En el otro modelo de país, el Estado funciona como intermediario entre particulares (el pueblo segregado en individuos, por un lado, y los dueños del poder y los negocios, por el otro). Quienes defienden este proyecto de país sostienen que se basan en un modelo meritocrático, en el que todos pueden de igual manera acceder a mejores posiciones sociales si así lo desean. El Estado, entonces, es un estorbo que se interpone entre los deseos de ascenso social y las posibilidades de la gente.

Muchas de las medidas que ha tomado el gobierno nacional desde que asumió en el 2015 tienen que ver con este modelo de Estado pequeño. Se quitaron los subsidios a las tarifas y los transportes porque el Estado no debe interceder entre los particulares (usuarios) y los particulares (empresas prestadoras de servicios): lo que no se dice, es que el dinero de los subsidios fluía del pueblo mismo que pagaba los impuestos (es decir, algo muy similar al modelo nórdico tan elogiado últimamente).

Otro ejemplo fue el que llevó a este gobierno a quitar las pensiones para discapacitados. Severas declaraciones aseveraron (en un país donde el desempleo crece a destajo) que un joven con síndrome de down debería poder conseguir trabajo si así lo deseara. Epítome de la meritocracia. Tras el descargo mediático y popular, el gobierno echó marcha atrás.

Así lo hizo también después de avalar la decisión de los jueces de reducir a la mitad las condenas por delitos de lesa humanidad. En principio, quienes dirigen los designios del Estado nacional hoy en día, creen que el Estado no debe interceder en lo más mínimo. Por eso decretan no pagar subsidios, dejan a la “justicia” tomar medidas en contra de nuestra identidad nacional, o quitan las pensiones a los discapacitados.

La última noticia que rompió en las redes sociales fue la del proyecto de la diputada nacional Paula Urroz quien pretendía terminar con la obligatoriedad de las vacunas. No sería raro que el tema se asiente en la agenda hasta lograr que se evalúe seriamente: nuevamente se estaría poniendo al Estado a un costado, dejando que los individuos decidan (según su nivel adquisitivo) implementar o no las vacunas. No es un tema menor: la vacunación (así como el acceso al agua potable) han aumentado el promedio de vida de la población de nuestro país de 60 a 75 años desde 1950. Este es un tema que compete al Ministerio de Salud, así como a la Organización Mundial de la Salud (y a tantas otras instituciones similares), y que ha logrado eliminar casi por completo la viruela, la poliomielitis, el sarampión y la hepatitis A, entre tantas otras. El caso del sarampión es un buen ejemplo: en Argentina no muere nadie de sarampión desde 1998, mientas que por su causa sucumben 400 personas al año en el mundo.
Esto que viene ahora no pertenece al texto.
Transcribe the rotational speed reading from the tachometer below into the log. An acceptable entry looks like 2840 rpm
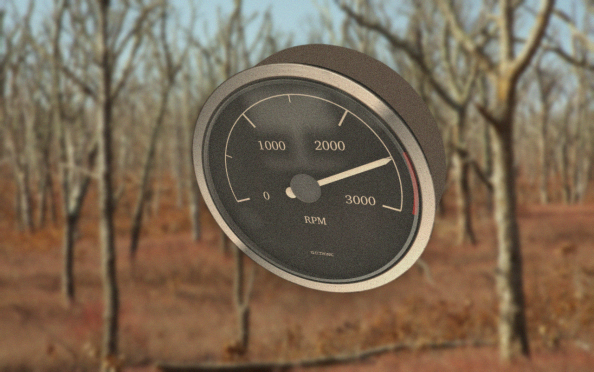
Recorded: 2500 rpm
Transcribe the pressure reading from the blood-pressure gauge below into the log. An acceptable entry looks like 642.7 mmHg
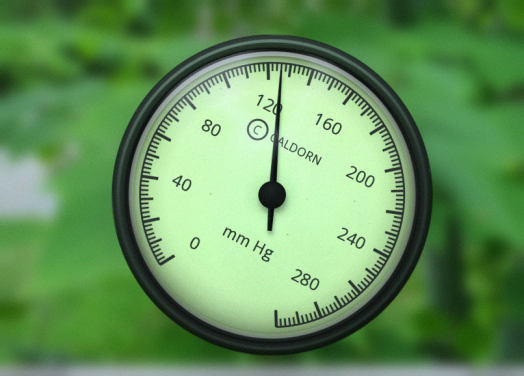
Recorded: 126 mmHg
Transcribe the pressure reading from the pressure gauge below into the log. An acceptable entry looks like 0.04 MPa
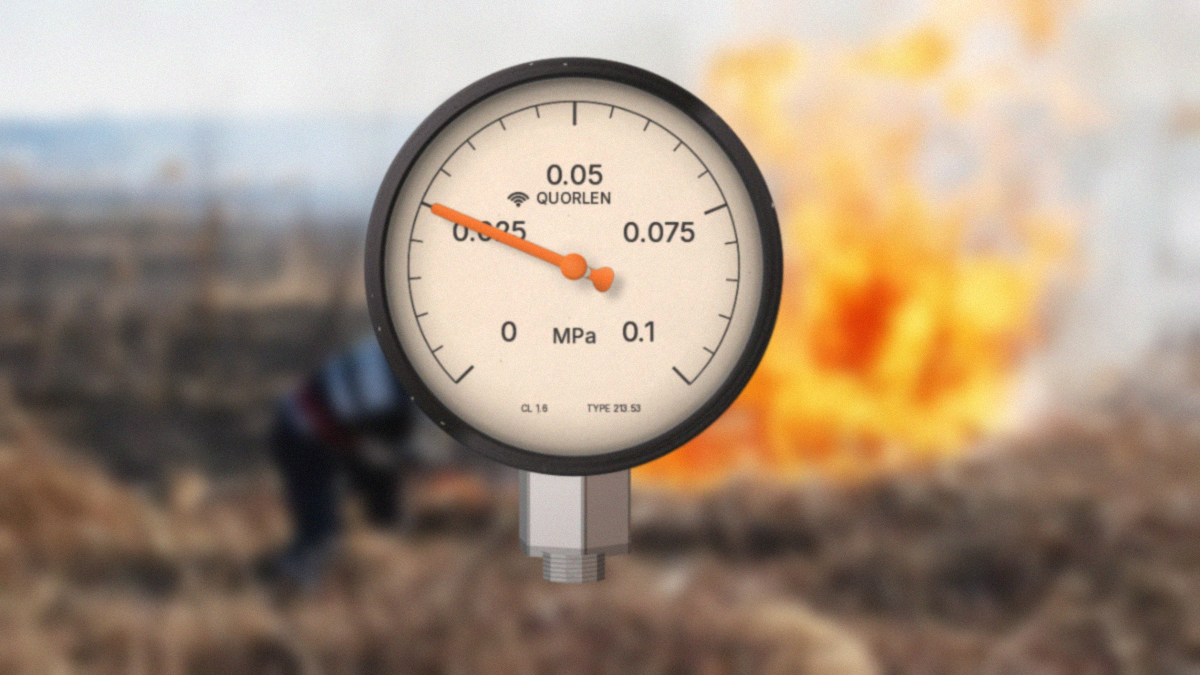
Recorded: 0.025 MPa
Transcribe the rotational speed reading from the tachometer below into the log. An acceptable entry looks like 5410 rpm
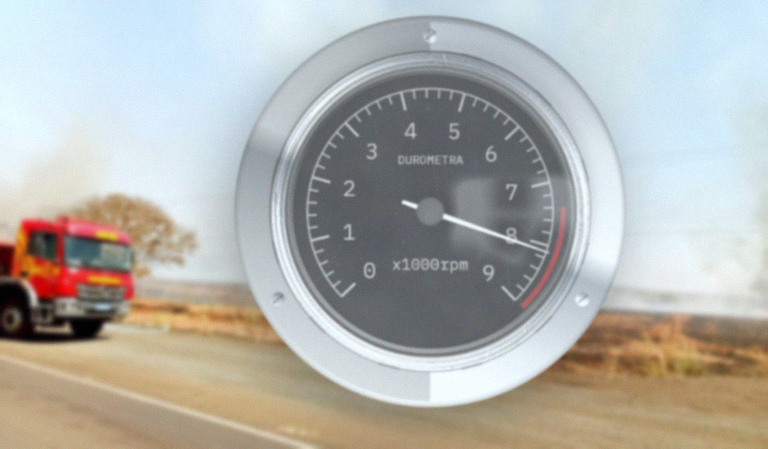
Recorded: 8100 rpm
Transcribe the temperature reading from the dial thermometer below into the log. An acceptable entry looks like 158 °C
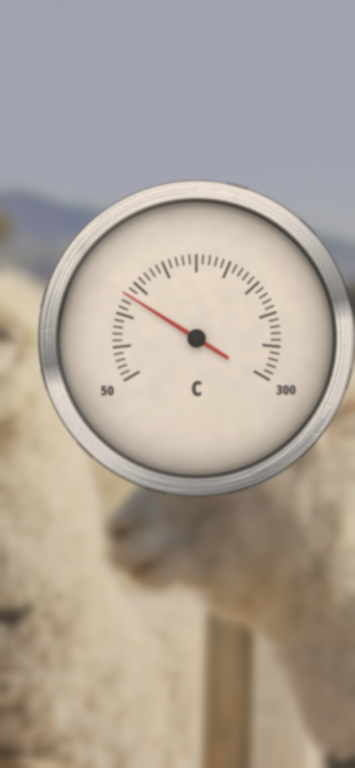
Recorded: 115 °C
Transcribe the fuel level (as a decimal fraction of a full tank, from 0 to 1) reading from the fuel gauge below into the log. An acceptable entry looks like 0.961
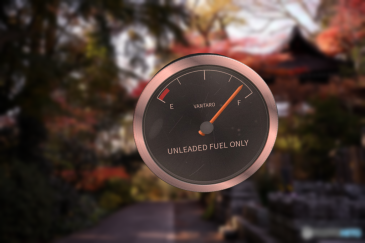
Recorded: 0.875
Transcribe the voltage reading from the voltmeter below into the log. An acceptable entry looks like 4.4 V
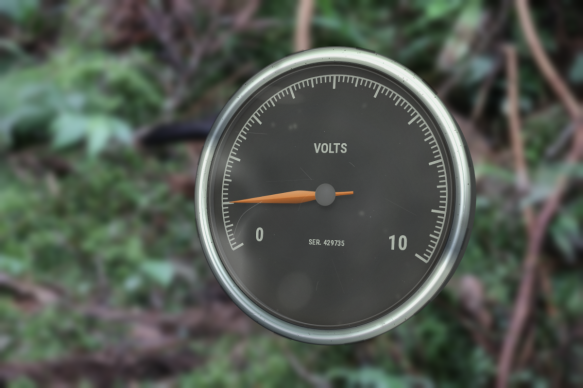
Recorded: 1 V
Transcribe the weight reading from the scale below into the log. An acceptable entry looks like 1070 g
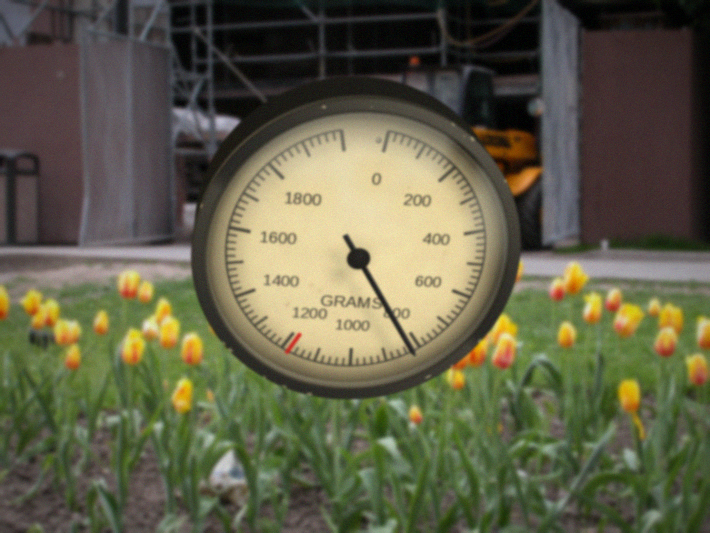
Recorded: 820 g
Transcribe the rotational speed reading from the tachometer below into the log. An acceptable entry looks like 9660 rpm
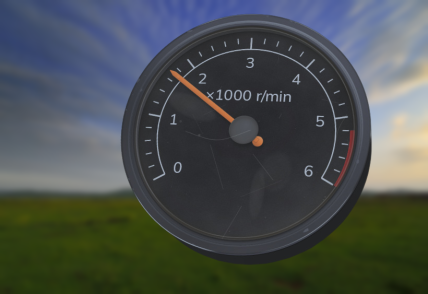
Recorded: 1700 rpm
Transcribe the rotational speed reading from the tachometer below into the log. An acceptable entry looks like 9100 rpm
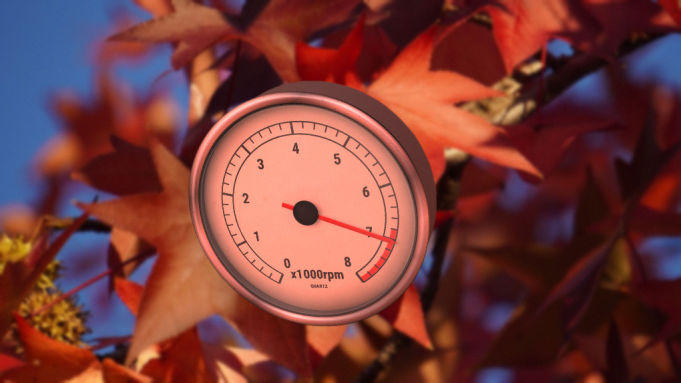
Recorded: 7000 rpm
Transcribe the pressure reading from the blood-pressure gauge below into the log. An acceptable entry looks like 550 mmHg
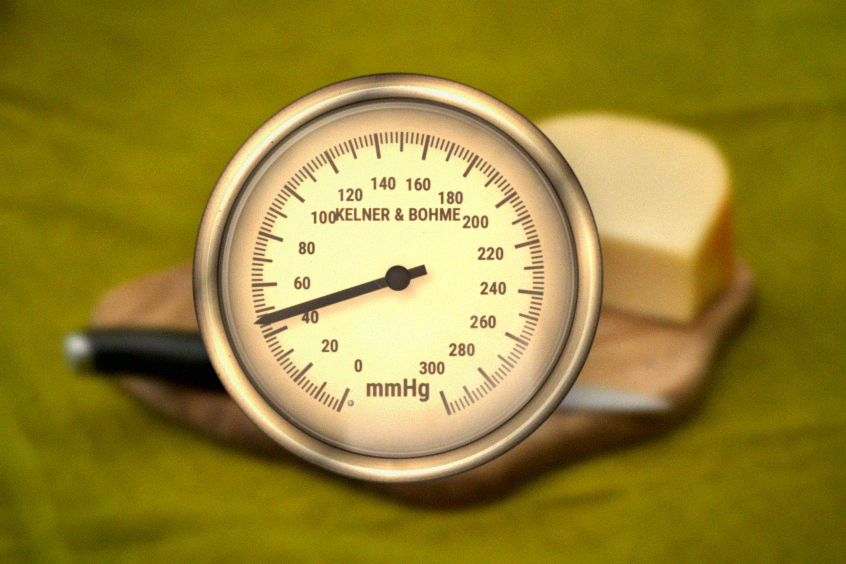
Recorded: 46 mmHg
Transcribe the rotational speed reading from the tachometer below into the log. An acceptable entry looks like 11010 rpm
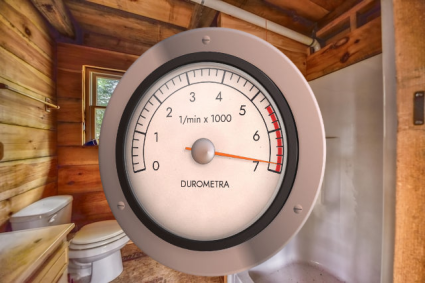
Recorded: 6800 rpm
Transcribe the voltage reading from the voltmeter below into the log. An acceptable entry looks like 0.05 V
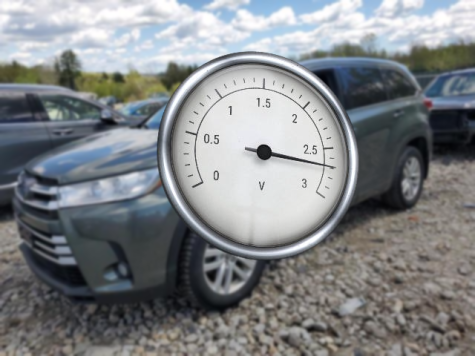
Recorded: 2.7 V
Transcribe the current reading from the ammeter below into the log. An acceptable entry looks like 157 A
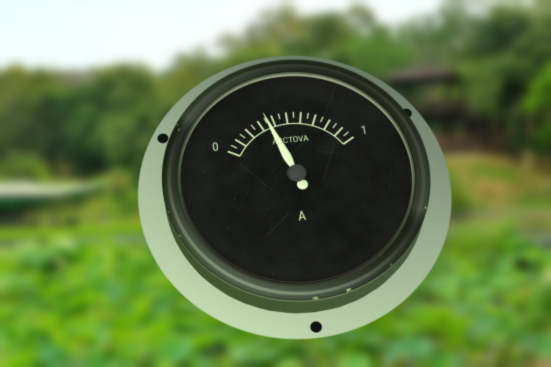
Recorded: 0.35 A
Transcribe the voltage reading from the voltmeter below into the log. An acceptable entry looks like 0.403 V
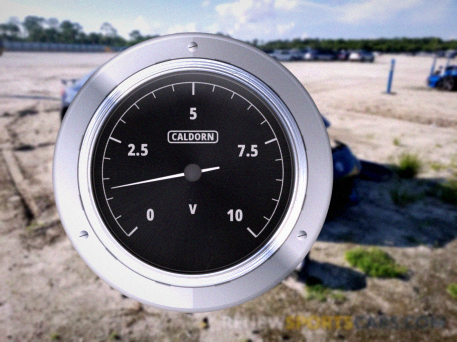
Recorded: 1.25 V
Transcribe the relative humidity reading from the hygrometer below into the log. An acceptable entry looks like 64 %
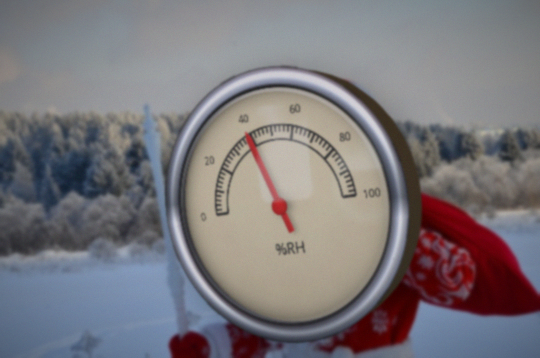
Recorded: 40 %
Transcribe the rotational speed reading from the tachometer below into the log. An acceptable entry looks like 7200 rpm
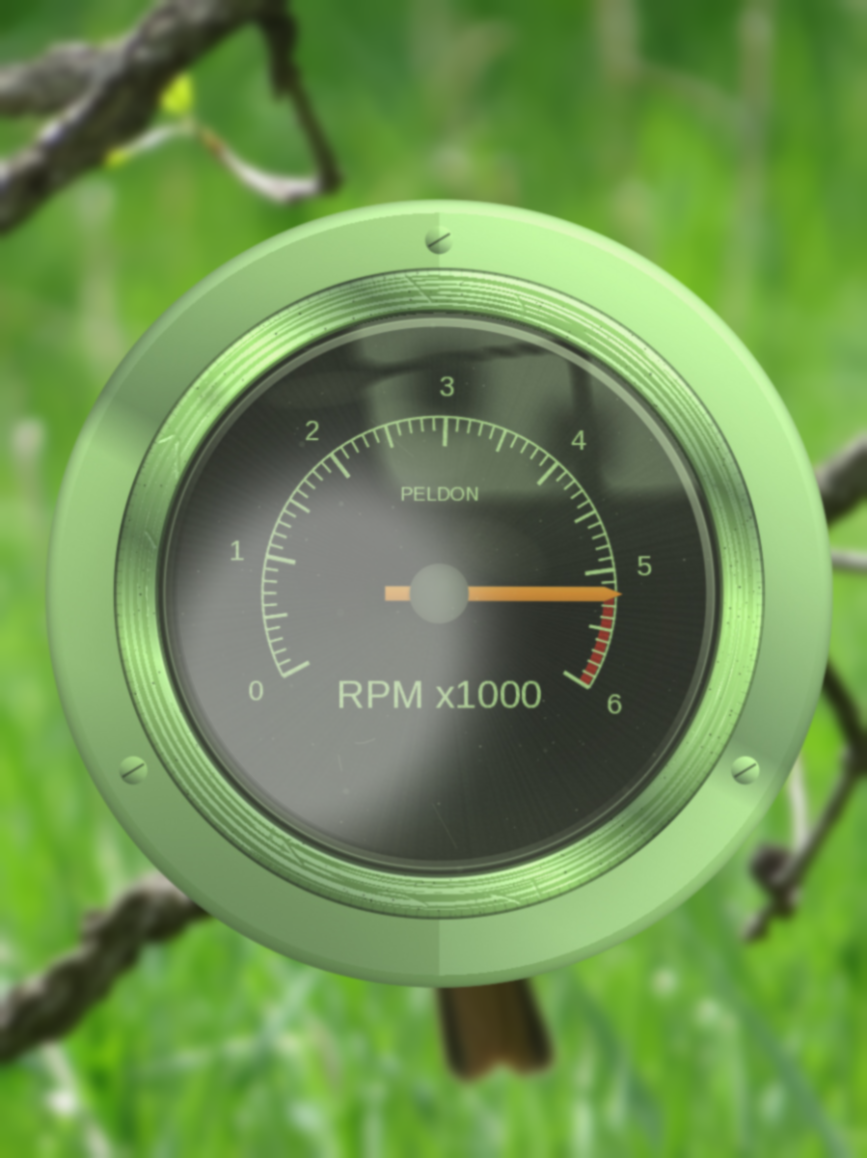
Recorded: 5200 rpm
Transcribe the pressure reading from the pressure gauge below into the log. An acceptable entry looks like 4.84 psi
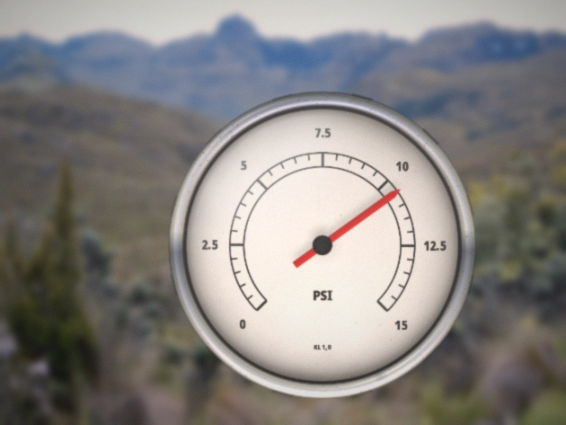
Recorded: 10.5 psi
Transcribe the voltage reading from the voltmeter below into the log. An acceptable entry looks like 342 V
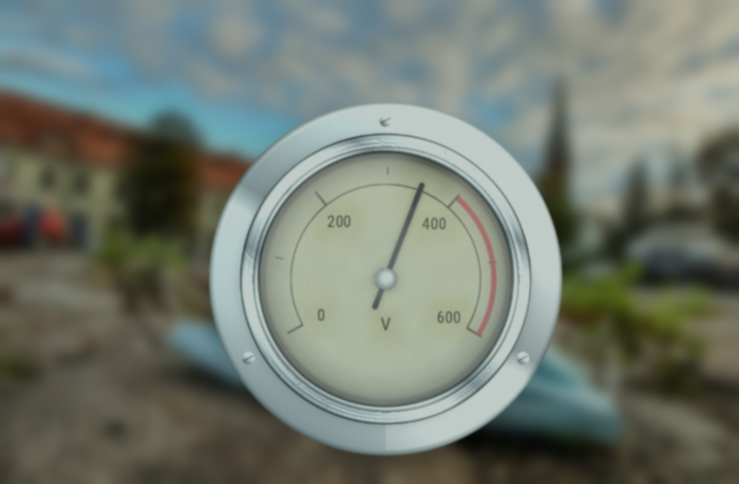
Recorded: 350 V
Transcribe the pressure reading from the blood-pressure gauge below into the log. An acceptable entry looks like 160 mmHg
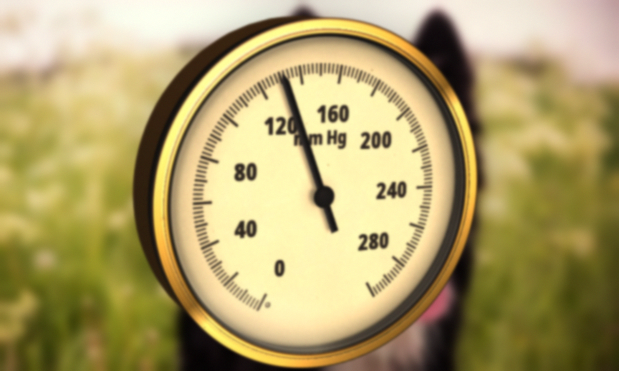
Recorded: 130 mmHg
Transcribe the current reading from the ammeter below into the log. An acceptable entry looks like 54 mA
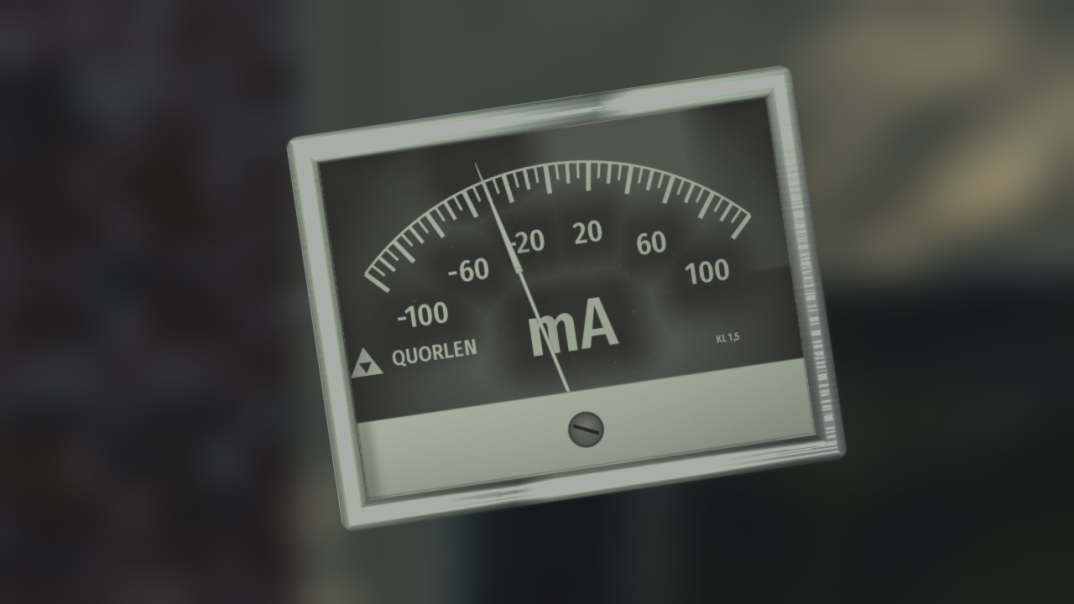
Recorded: -30 mA
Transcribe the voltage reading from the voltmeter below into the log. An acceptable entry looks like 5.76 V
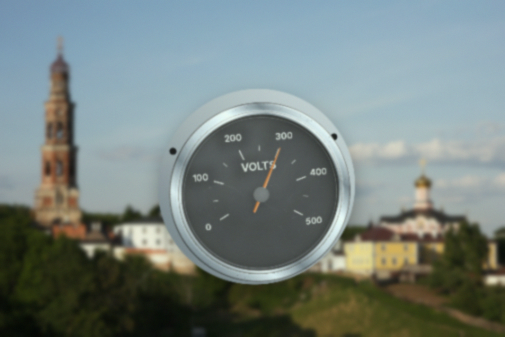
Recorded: 300 V
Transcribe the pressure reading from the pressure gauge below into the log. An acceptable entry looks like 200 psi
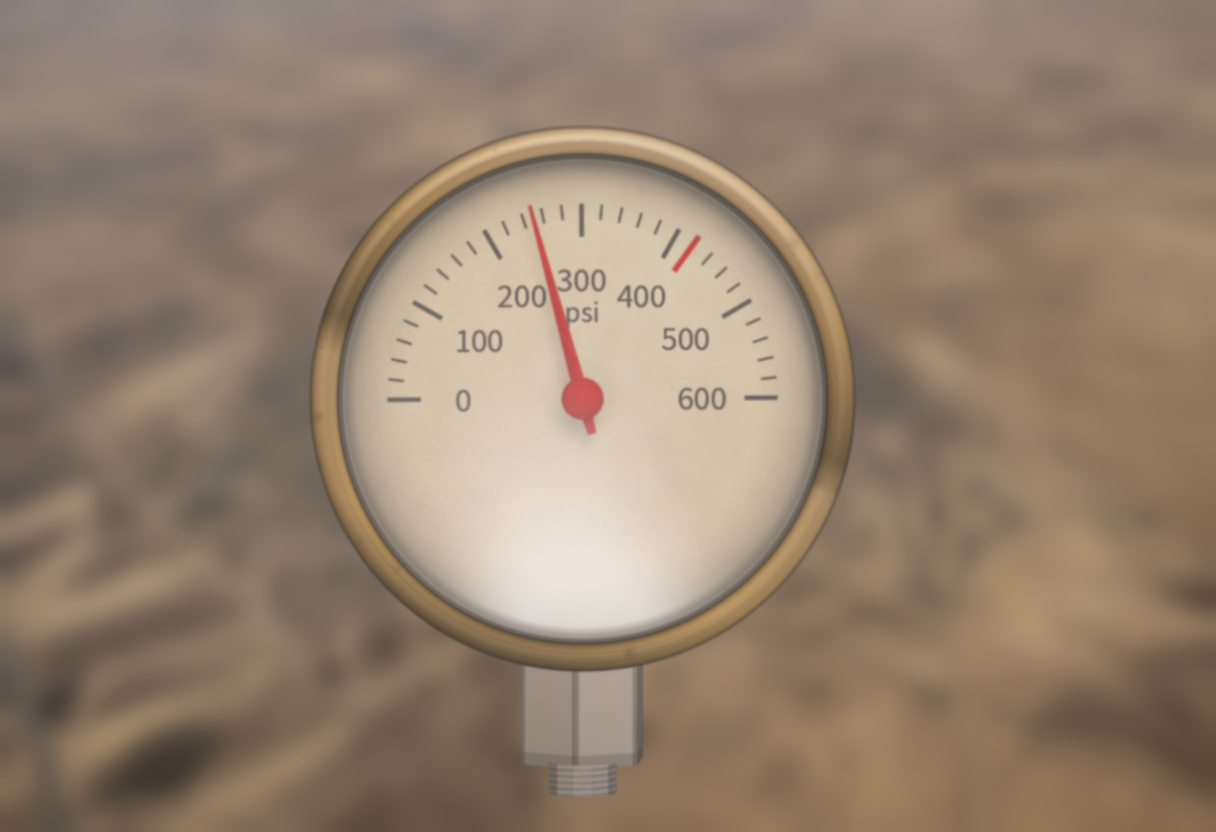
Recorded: 250 psi
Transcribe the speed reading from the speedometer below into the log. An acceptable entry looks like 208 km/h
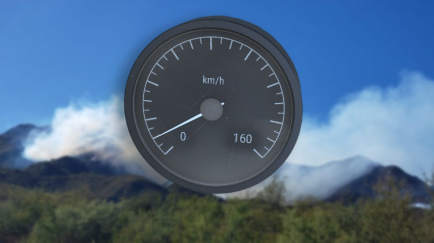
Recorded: 10 km/h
Ante el proyecto de quitar la obligatoriedad a las vacunas, resurge la pregunta sobre el rol del Estado en nuestra sociedad.

Un Estado ausente es un peligro, pero aún más peligroso es creer que los individuos, seres individuales que no pertenecen a grupos sociales, no precisan nada más que una buena actitud positiva para progresar. El Estado moderno no se edificó por la suma voluntad de sus partes, sino por proyectos que dieron entidad a las instituciones que proponen mejores condiciones para el pueblo. Ese pueblo que precisó un Estado presente, para poder progresar e imponer su voluntad de crecimiento.